There’s a stretch of life, in those late teenage years, where we perform adulthood without actually knowing the lines. We make decisions because that’s what grown-ups do. We navigate situations we’re not equipped for, and muddle through the murky areas where mistakes and self-discovery blur into one indistinguishable mess. I’m Not Sure marks filmmaker Mylissa Fitzsimmons’ third feature on the pages of Directors Notes, following her look at the awkwardness of adolescence in That Party That One Night and the unsettling horror of Who Decides. She now plants us squarely in that uncomfortable late teenage territory with her confined two-hander drama between a depressed night manager and a naive young woman whose late-night conversation tilts toward something neither quite understands. Fitzsimmons blocks the encounter like a game of cat and mouse, her protagonist in quiet pursuit across carefully delineated zones of a cramped motel room—watching, approaching, wearing down. The camera remains observational until secrets surface, then shifts into close-ups that mirror the audience’s uncertainty about what’s unfolding. It’s a film designed to generate questions rather than resolve them, and we were able to explore some of those questions with Fitzsimmons, delving into writing ambiguity that doesn’t feel evasive, the separate conversations she had with her actors—whom the script was specifically written for—about intention and impulse, and why she blocked physical positioning so deliberately in a film where who moves toward whom carries enormous weight.

Dataset records
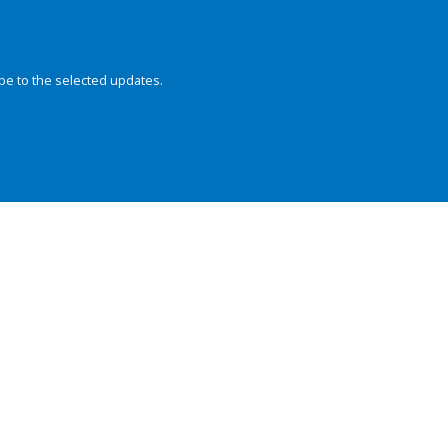
be to the selected updates.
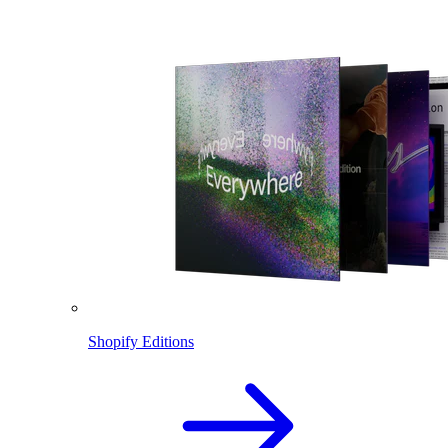
Shopify Editions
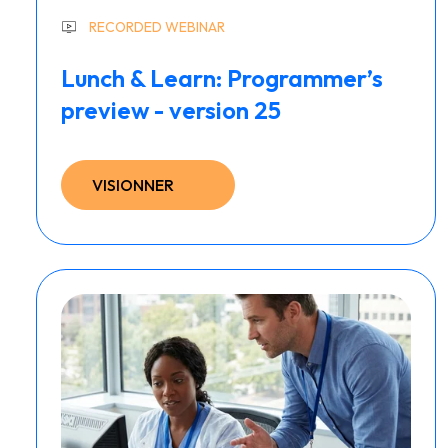
RECORDED WEBINAR
Lunch & Learn: Programmer’s
preview - version 25
VISIONNER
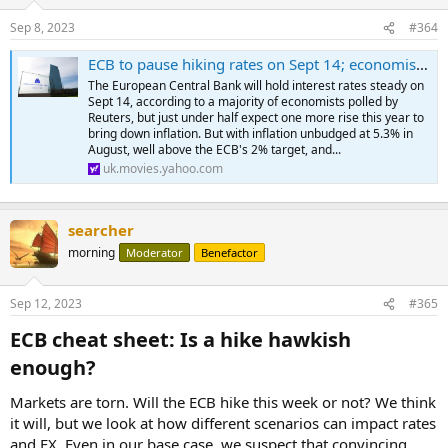
Sep 8, 2023
#364
ECB to pause hiking rates on Sept 14; economists split on one more
The European Central Bank will hold interest rates steady on
Sept 14, according to a majority of economists polled by
Reuters, but just under half expect one more rise this year to
bring down inflation. But with inflation unbudged at 5.3% in
August, well above the ECB's 2% target, and...
uk.movies.yahoo.com
searcher
morning
Moderator
Benefactor
Sep 12, 2023
#365
ECB cheat sheet: Is a hike hawkish
enough?​
Markets are torn. Will the ECB hike this week or not? We think
it will, but we look at how different scenarios can impact rates
and FX. Even in our base case, we suspect that convincing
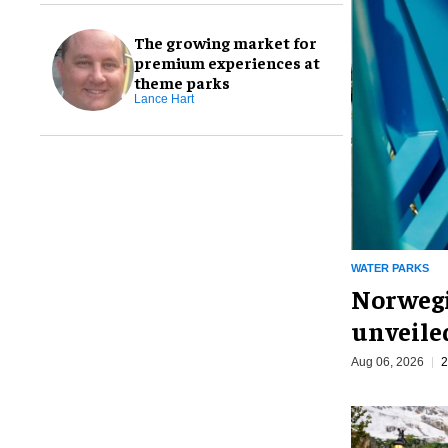
The growing market for
premium experiences at
theme parks
Lance Hart
WATER PARKS
Norwegi
unveiled
Aug 06, 2026
2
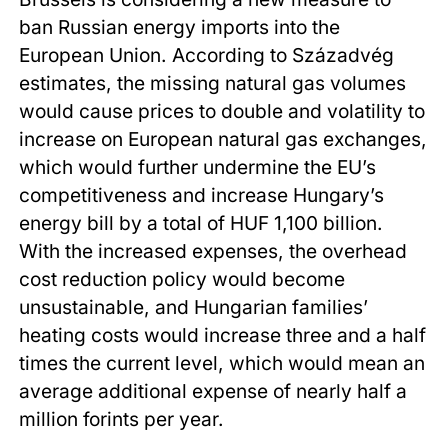
ban Russian energy imports into the
European Union. According to Századvég
estimates, the missing natural gas volumes
would cause prices to double and volatility to
increase on European natural gas exchanges,
which would further undermine the EU’s
competitiveness and increase Hungary’s
energy bill by a total of HUF 1,100 billion.
With the increased expenses, the overhead
cost reduction policy would become
unsustainable, and Hungarian families’
heating costs would increase three and a half
times the current level, which would mean an
average additional expense of nearly half a
million forints per year.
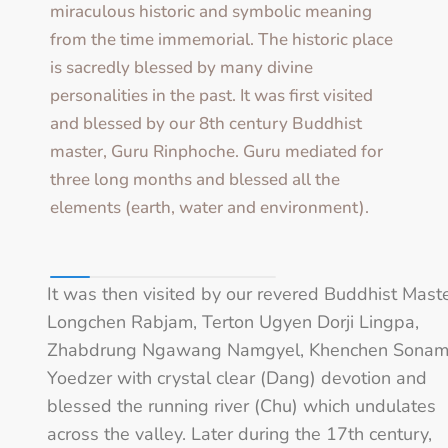
miraculous historic and symbolic meaning
from the time immemorial. The historic place
is sacredly blessed by many divine
personalities in the past. It was first visited
and blessed by our 8th century Buddhist
master, Guru Rinphoche. Guru mediated for
three long months and blessed all the
elements (earth, water and environment).
It was then visited by our revered Buddhist Maste
Longchen Rabjam, Terton Ugyen Dorji Lingpa,
Zhabdrung Ngawang Namgyel, Khenchen Sona
Yoedzer with crystal clear (Dang) devotion and
blessed the running river (Chu) which undulates
across the valley. Later during the 17th century,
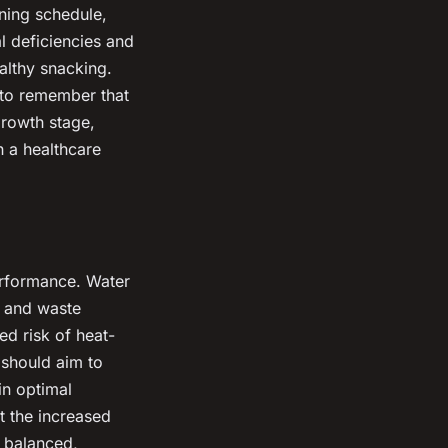
ining schedule,
l deficiencies and
althy snacking.
t to remember that
growth stage,
th a healthcare
performance. Water
t, and waste
ed risk of heat-
 should aim to
in optimal
t the increased
a balanced,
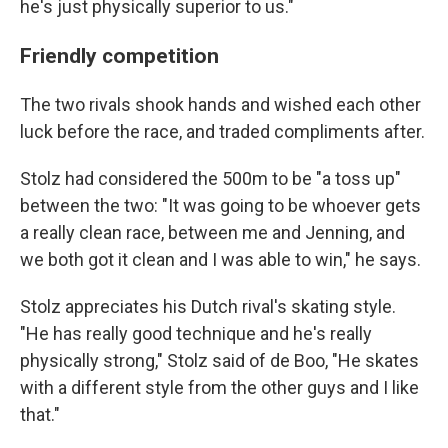
he's just physically superior to us."
Friendly competition
The two rivals shook hands and wished each other
luck before the race, and traded compliments after.
Stolz had considered the 500m to be "a toss up"
between the two: "It was going to be whoever gets
a really clean race, between me and Jenning, and
we both got it clean and I was able to win," he says.
Stolz appreciates his Dutch rival's skating style.
"He has really good technique and he's really
physically strong," Stolz said of de Boo, "He skates
with a different style from the other guys and I like
that."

## TO-DO ITEM
Answer these questions using the text on I'm Not Sure.
1. Which two earlier films by Mylissa Fitzsimmons does it name?
2. Where is the film's encounter set?
3. At what point does the camera move into close-ups?

## YOUR SOLUTION
1. That Party That One Night and Who Decides
2. A cramped motel room
3. When secrets surface